[Start of section]

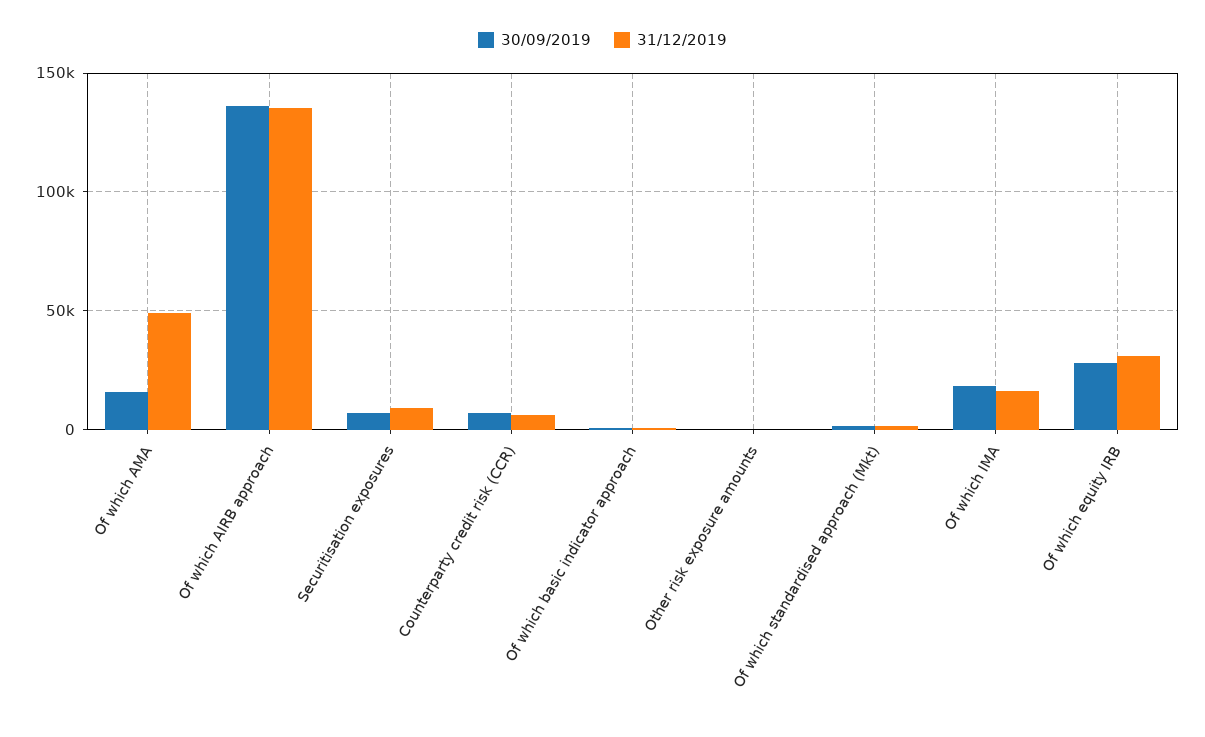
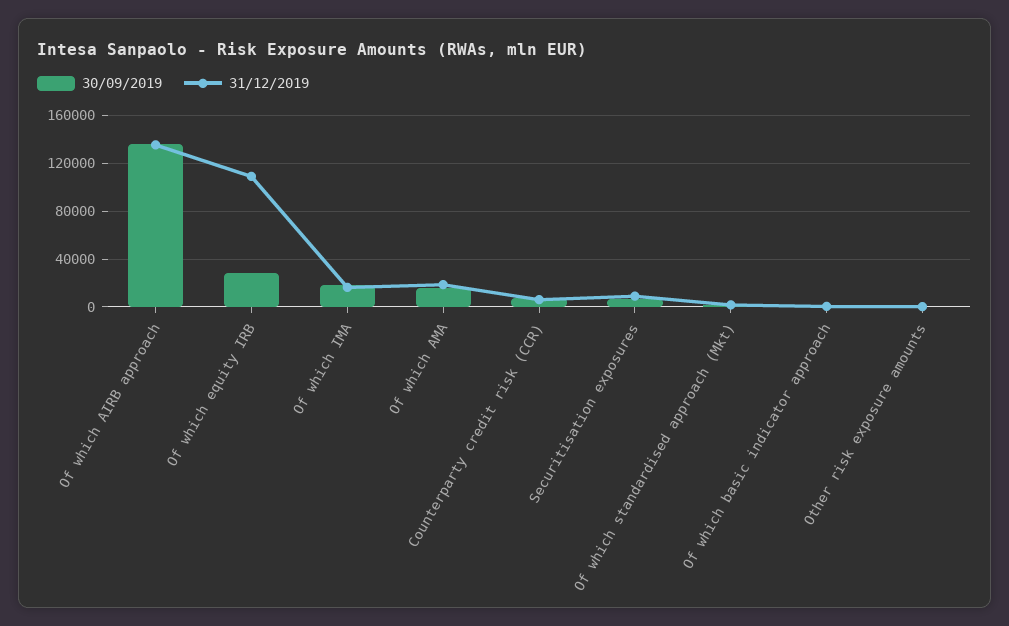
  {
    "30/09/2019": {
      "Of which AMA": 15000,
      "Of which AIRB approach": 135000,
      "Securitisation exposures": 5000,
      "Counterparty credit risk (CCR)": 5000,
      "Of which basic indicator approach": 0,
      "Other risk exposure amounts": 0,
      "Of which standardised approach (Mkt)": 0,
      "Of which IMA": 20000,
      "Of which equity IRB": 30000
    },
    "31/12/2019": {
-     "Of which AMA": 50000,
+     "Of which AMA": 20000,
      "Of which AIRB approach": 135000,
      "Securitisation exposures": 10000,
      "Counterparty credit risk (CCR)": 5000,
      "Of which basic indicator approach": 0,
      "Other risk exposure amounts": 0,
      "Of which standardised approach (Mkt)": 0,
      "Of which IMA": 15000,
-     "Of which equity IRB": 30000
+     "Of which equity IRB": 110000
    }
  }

[End of section]
[Start of section]

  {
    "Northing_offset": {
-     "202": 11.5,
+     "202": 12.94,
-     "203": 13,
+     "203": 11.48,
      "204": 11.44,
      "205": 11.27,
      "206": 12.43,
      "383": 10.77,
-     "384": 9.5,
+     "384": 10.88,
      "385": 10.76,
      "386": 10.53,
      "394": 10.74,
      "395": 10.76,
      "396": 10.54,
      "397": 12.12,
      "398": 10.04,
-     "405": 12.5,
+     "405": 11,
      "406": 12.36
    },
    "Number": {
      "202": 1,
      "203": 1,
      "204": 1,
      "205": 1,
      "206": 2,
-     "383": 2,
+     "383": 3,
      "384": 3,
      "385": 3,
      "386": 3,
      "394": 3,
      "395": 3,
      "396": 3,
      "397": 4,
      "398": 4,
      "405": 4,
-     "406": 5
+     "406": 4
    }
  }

[End of section]
[Start of section]

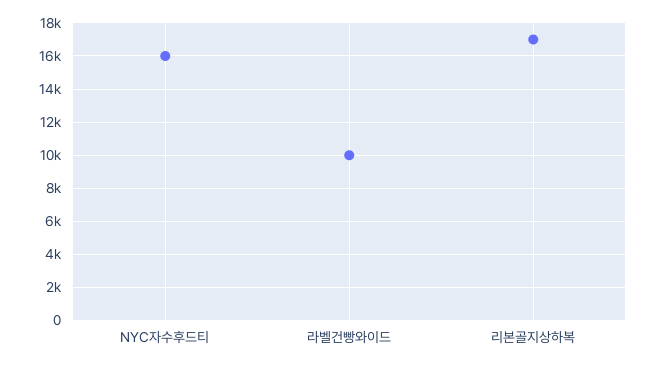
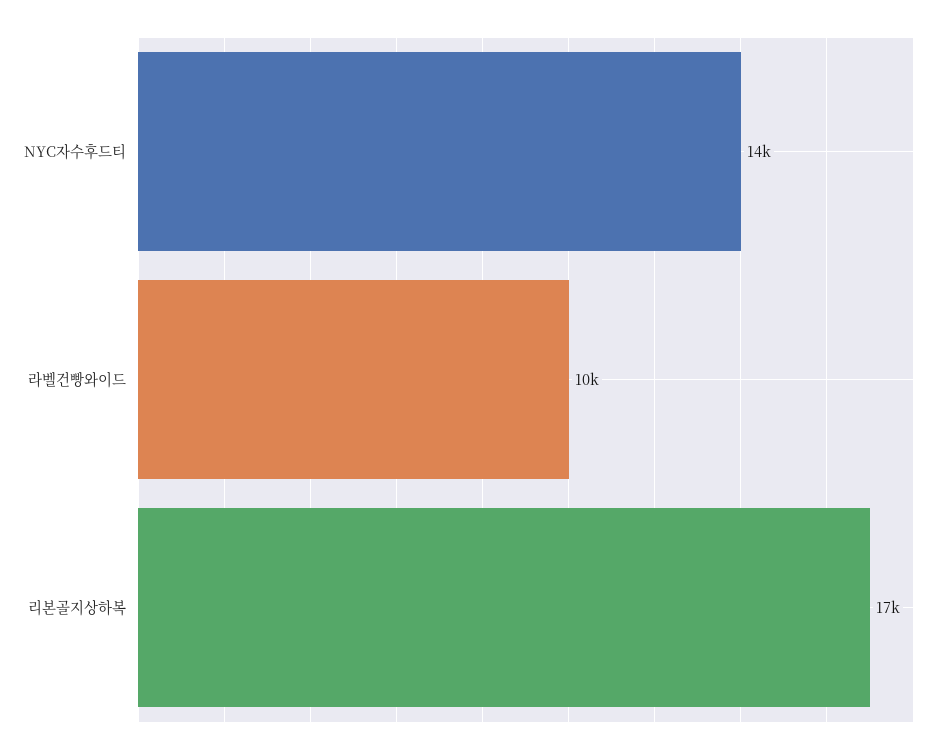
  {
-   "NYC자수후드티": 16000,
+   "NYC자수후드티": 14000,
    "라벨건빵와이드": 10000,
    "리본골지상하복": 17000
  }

[End of section]

Your answer must consist of every line in the listing that contains "Securitisation".

▶ **Output for this exercise**
      "Securitisation exposures": 5000,
      "Securitisation exposures": 10000,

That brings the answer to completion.